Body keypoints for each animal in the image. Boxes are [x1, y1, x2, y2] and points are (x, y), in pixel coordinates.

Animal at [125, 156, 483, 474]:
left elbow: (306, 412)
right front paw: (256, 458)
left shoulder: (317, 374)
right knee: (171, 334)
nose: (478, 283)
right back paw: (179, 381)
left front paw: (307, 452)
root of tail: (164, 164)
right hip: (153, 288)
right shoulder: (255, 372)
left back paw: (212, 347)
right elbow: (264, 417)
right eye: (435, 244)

====================

§ Your assignment
Transcribe the records above in full, exactly as they stand.

§ Result of the exercise
Body keypoints for each animal in the image. Boxes are [x1, y1, x2, y2] and points are (x, y), in pixel coordinates.

Animal at [125, 156, 483, 474]:
left elbow: (306, 412)
right front paw: (256, 458)
left shoulder: (317, 374)
right knee: (171, 334)
nose: (478, 283)
right back paw: (179, 381)
left front paw: (307, 452)
root of tail: (164, 164)
right hip: (153, 288)
right shoulder: (255, 372)
left back paw: (212, 347)
right elbow: (264, 417)
right eye: (435, 244)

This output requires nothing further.